Whatever the reason, it ends now. What church do I serve? I serve the Church of Jesus Christ. I am a minister of the good news of God’s love for all people. I am an advocate for hospitality toward authentic selves – our own and others’.

This is my call, and I claim it.

 

Where does your authority reside?

Two nights before I got married, my parents, husband-to-be, and I went to dinner in the restaurant adjoining the wedding venue. The hostess – a fellow young adult – placed menus with fancy fonts in front of everyone…except for me. I got a coloring sheet and crayons.

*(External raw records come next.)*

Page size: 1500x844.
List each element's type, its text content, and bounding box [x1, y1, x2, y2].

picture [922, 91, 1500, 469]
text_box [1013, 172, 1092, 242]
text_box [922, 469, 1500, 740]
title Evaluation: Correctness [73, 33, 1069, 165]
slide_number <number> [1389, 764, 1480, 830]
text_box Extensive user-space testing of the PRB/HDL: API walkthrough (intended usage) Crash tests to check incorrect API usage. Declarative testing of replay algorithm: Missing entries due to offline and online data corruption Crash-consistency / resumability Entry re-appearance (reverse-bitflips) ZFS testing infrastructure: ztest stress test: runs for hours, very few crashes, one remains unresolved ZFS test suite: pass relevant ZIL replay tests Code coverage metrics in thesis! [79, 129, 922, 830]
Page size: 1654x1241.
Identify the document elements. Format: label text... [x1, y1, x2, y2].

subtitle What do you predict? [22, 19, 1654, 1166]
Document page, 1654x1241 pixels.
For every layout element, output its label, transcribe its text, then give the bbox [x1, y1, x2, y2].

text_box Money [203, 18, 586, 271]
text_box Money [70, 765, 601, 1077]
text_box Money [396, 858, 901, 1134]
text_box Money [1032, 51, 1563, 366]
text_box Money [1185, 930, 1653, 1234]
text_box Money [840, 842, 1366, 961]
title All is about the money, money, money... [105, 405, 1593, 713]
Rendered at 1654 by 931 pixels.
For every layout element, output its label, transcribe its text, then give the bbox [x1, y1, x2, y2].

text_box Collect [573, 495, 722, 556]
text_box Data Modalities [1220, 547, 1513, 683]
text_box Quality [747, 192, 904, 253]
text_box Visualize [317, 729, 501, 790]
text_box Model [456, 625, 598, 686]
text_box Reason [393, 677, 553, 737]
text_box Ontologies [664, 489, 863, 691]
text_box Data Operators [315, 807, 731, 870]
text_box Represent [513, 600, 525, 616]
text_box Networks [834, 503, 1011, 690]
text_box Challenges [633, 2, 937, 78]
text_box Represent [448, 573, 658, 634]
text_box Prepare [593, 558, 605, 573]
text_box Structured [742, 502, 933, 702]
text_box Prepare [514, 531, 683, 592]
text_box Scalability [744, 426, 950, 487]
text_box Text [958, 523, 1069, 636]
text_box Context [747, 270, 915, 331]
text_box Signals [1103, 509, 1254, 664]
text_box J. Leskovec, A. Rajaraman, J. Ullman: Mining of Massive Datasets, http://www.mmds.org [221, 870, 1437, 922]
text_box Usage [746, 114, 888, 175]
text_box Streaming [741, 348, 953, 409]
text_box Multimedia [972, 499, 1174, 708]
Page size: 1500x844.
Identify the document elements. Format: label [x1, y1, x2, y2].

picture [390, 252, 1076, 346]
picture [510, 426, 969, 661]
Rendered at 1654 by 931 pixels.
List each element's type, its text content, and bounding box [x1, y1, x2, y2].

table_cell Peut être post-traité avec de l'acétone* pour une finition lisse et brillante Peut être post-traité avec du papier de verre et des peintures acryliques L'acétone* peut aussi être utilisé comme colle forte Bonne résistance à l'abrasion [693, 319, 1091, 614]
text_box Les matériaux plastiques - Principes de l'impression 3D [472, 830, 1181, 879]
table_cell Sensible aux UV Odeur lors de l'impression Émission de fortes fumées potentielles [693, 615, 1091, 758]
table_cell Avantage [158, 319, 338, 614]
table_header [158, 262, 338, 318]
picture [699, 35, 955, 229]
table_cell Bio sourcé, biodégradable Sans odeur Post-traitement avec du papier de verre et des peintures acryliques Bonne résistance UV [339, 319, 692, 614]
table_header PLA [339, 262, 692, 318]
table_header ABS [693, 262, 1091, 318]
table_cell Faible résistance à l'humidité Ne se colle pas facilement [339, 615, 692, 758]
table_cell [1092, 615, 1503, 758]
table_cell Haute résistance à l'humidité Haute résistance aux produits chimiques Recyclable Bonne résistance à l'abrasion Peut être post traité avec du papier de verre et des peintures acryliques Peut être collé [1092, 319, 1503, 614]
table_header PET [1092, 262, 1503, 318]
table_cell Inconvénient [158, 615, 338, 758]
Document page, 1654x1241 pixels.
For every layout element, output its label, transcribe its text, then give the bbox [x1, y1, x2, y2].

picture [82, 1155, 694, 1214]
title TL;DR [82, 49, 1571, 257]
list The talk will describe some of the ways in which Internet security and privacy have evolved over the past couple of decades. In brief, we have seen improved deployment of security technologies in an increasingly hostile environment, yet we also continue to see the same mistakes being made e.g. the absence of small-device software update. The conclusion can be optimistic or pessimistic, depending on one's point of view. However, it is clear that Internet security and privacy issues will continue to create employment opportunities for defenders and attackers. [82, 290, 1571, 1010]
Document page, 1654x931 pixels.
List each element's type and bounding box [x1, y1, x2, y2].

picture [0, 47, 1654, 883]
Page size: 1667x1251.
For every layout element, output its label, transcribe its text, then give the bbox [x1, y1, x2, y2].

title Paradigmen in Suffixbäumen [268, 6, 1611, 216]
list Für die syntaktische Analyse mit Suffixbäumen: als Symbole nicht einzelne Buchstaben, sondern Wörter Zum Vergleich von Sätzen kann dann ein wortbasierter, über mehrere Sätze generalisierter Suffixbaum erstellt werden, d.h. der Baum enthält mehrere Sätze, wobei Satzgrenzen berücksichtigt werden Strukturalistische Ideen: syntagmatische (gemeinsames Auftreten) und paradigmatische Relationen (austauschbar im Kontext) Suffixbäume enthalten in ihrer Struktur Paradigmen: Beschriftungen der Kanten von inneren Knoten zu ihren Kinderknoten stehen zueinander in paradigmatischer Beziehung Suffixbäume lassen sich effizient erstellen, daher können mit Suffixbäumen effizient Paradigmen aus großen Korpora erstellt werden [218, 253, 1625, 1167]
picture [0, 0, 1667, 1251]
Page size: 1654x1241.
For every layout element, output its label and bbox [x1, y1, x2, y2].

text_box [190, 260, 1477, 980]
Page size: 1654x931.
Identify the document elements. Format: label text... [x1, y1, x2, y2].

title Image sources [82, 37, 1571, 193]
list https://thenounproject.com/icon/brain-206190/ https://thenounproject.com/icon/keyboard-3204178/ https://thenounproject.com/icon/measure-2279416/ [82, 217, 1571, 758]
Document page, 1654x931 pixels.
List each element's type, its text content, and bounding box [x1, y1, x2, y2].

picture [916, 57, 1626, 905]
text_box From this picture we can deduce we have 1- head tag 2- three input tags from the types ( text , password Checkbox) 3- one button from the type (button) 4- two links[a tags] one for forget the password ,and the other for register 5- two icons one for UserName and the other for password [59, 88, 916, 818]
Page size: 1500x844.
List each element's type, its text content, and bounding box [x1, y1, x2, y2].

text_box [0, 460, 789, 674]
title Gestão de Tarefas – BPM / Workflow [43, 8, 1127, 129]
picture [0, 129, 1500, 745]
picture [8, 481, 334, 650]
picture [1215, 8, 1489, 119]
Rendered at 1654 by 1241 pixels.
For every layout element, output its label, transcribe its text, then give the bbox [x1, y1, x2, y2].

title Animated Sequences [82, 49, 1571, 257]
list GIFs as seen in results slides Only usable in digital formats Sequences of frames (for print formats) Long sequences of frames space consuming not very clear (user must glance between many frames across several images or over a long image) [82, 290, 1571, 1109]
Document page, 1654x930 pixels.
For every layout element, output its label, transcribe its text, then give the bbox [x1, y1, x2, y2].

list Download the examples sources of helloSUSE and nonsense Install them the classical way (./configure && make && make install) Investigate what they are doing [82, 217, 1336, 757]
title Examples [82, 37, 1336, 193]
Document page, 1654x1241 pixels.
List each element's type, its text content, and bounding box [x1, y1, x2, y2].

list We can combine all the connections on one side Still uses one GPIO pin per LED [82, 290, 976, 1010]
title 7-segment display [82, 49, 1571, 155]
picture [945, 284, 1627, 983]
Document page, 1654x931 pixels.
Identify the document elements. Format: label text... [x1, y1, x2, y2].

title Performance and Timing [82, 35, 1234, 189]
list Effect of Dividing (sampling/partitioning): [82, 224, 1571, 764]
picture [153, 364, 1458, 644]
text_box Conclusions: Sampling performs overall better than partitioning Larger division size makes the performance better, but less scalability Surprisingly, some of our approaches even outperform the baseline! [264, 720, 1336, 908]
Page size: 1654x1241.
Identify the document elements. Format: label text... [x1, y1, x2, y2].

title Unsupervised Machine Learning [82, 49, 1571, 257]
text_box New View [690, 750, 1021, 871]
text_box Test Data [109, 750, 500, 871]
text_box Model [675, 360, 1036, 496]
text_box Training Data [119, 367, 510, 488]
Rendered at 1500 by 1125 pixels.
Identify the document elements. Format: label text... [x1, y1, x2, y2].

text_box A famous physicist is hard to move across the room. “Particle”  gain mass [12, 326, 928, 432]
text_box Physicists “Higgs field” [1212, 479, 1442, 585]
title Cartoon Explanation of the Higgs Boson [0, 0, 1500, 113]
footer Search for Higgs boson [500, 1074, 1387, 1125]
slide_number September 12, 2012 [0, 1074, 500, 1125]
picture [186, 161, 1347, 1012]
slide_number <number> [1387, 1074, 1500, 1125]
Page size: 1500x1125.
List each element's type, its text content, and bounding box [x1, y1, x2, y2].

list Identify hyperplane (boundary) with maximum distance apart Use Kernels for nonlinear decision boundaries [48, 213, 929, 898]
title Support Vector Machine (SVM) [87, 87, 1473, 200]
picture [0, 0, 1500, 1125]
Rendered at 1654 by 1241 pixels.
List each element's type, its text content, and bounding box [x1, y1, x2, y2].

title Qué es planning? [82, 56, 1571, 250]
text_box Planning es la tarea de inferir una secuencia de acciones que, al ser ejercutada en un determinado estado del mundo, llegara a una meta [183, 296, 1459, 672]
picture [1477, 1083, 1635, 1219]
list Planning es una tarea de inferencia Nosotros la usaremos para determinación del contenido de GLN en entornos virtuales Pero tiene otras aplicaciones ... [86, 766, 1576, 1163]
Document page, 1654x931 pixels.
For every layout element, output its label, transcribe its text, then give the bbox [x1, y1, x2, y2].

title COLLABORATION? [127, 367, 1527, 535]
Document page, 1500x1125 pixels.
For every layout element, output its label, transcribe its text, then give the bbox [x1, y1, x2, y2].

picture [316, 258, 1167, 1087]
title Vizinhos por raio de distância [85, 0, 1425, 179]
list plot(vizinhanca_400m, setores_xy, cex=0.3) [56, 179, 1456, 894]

At first, I was stunned. After I got my wits about me, though, I was boiling. I marched the kiddie menu back to the hostess stand and asked, through gritted teeth, to exchange it for a grown-up one.

I’d like to say this incident was out of the norm, but it wasn’t. (It was, however, the most embarrassing in a long line of ego-shrinking moments!) Until I had a high-energy child who quickly and visibly aged me, strangers often underestimated my age. The mismatch between my perceived and actual age ballooned into a bigger issue when I became a minister. Not only was I female, I looked like a 14-year-old. Not a great combination for being taken seriously in the pulpit, in hospital rooms, and at the funeral home. I spent a lot of time justifying my presence to others…and to myself.

All of my insecurities came to a head during my first unit of CPE. Some doctors, nurses, and hospital staffers were more open to the idea of chaplaincy than others. Once I was mid-prayer with a patient in ICU – at the request of said patient and family – when a nurse burst in and told me to go so she could perform a routine blood pressure check. I acquiesced. When I brought my frustrations to my CPE cohort, my supervisors challenged me: “Do you believe you had a right to be there? Why did you leave?” That situation was in sharp contrast with the all-night vigil I kept with a family whose patriarch was dying. They – and the doctors and nurses – welcomed my ministry. In fact, the deceased’s wife called the hospital later that week to thank me for my prayers and my presence.

Those two encounters worked on me mightily. I realized I had been waiting for others to grant me pastoral authority rather than locating it in my call and my sense of self. God has pulled me into ministry. God has equipped me and continues to do so. I won’t get it right all the time, but that’s ok. Sometimes my humanity opens opportunities for connection that perfection in pastoring would not.

There’s a certain amount of authority we gain by virtue of our education, ordination, and job title. We also earn some of it by being with our people at points of pain and celebration. But these sources cannot be the primary means of understanding ourselves as ministers. Otherwise, when we are between positions, when we don’t have our ordination certificate handy, when we are at the center of conflict, when others don’t yet know us well enough to let us in, when someone tells us to get out, we won’t have much to keep us rooted in our pastoral identity.

Instead, we must continually (because it’s not a one-and-done exercise) develop the ability to ask, “Do I deserve to be here? What are the gifts I have to offer? What is God prompting me to do here and now?” Not so that we overstep our authority, but so that we live fully into it.

I found that once I stopped questioning myself so much, so did other people. Or, at least, those moments prompted more of a willingness to educate (and, let’s be honest, some mental eye-rolling) than a vocational crisis.

Are you called by God into ministry? Are you called by God to be in ministry at this time, in this place? Has God equipped you, or is God currently equipping you to serve? Then go forth to use your gifts, embracing your identity as pastor and person.